A week later, and about three miles away in nearby Anaheim, 42-year-old Lloyd Middaugh was found stabbed to death along a popular riverbed bike trail used by families. The area is a well-known gathering place for the city’s homeless population, because it offers bathroom facilities.
And on Dec. 30, the body of a third man was discovered at the bottom of a stairwell outside a library in the nearby city of Yorba Linda. A library patron found 57-year-old Paulus Cornelius Smit, who went by the nickname Dutch, stabbed to death.
All the victims were alone, and killed as they were sleeping.
“It is such an extremely vulnerable population,” said Chris Caster, a case manager with the Anaheim Interfaith Shelter. “It is very sad. It is pathetic. It is easy to get access to these people. You just walk up to them.”
So far, the biggest clue is a white four-door Toyota Corolla that was seen parked in a parking lot near McGillivray just prior to his murder. However, police are not certain if the car belongs to the killer.
“We don’t know if a vehicle is involved in the homicides,” said Anaheim Police Sgt. Bob Dunn. It is also unclear if the killer has a vendetta against the homeless or if he is homeless himself and befriended the victims before their deaths.
This week, the local law-enforcement agencies announced they had formed a task force joined by the Orange County Sheriff's Department and the FBI to look into the slayings.
This is not the first time a serial killer has stalked the homeless of Southern California. In the 1960s and 1970s, “Skid Row Slasher” Vaughn Greenwood terrorized the homeless communities in downtown Los Angeles and Hollywood. He earned his nickname because he cut his victims’ throats from ear to ear with a hatchet. Greenwood would occasionally drink his victims’ blood and leave the bloody cups behind at the scene. He was arrested in 1975 shortly after he broke into actor Burt Reynolds’s neighbors' home in the Hollywood Hills. His grisly tally reached 11.
"Skid Row Stabber" Bobby Joe Maxwell was accused of killing 10 homeless men during a yearlong rampage beginning in 1978 in Los Angeles. Maxwell, an alleged Satanist, was arrested while standing over a homeless man, clutching a 10-inch dagger. During the killings, police discovered a message painted on a downtown bus station wall that read: "I'm Luther. I kill winos to put them out of their misery." The message was attributed to Maxwell.

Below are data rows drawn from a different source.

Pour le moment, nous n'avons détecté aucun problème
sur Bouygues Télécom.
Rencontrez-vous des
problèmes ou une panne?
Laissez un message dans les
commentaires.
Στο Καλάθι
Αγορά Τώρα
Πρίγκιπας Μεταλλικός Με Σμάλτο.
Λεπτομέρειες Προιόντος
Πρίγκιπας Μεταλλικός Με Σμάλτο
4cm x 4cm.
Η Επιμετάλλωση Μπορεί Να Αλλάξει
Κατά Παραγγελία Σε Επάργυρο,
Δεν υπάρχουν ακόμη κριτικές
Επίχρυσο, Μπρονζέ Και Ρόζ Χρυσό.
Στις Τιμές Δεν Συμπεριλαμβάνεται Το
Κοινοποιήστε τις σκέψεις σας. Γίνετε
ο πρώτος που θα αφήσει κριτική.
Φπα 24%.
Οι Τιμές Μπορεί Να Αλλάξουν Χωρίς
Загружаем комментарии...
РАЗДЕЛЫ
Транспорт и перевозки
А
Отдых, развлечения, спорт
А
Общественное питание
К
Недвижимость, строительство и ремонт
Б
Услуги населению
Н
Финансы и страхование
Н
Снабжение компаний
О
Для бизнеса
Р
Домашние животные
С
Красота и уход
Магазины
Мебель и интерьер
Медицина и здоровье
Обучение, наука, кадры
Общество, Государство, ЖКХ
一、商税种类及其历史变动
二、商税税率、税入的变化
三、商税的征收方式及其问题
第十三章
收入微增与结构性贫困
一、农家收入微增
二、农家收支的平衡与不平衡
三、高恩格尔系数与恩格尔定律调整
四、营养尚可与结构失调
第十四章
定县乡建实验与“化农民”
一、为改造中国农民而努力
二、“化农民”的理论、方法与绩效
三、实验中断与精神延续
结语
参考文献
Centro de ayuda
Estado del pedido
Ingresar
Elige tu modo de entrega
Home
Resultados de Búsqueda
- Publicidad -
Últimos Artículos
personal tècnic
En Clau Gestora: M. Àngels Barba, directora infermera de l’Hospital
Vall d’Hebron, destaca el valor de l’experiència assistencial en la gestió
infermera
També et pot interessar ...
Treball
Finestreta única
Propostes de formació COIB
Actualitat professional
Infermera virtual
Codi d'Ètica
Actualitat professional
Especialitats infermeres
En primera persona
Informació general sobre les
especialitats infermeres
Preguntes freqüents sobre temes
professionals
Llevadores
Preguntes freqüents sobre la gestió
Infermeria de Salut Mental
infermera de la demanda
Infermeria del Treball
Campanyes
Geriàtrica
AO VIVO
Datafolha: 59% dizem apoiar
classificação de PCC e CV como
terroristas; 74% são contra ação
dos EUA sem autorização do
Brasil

Maxwell was convicted in 1984 in the deaths of two homeless men, but the Ninth U.S. Circuit Court of Appeals in San Francisco overturned his murder conviction in December 2010 because his conviction, it wrote, was based on a jailhouse informant's lies.
“The homeless are easy targets,” said Los Angeles Police Department cold-case detective Cliff Shepard, who has worked on numerous serial-killer cases. “Many of the victims are alcoholics, so when they are attacked they are easily overpowered.”
So far, the motivation behind the slayings is unknown. “We haven’t made any determination of what the motive is at this time,” said Dunn. “We are very concerned he will strike again.”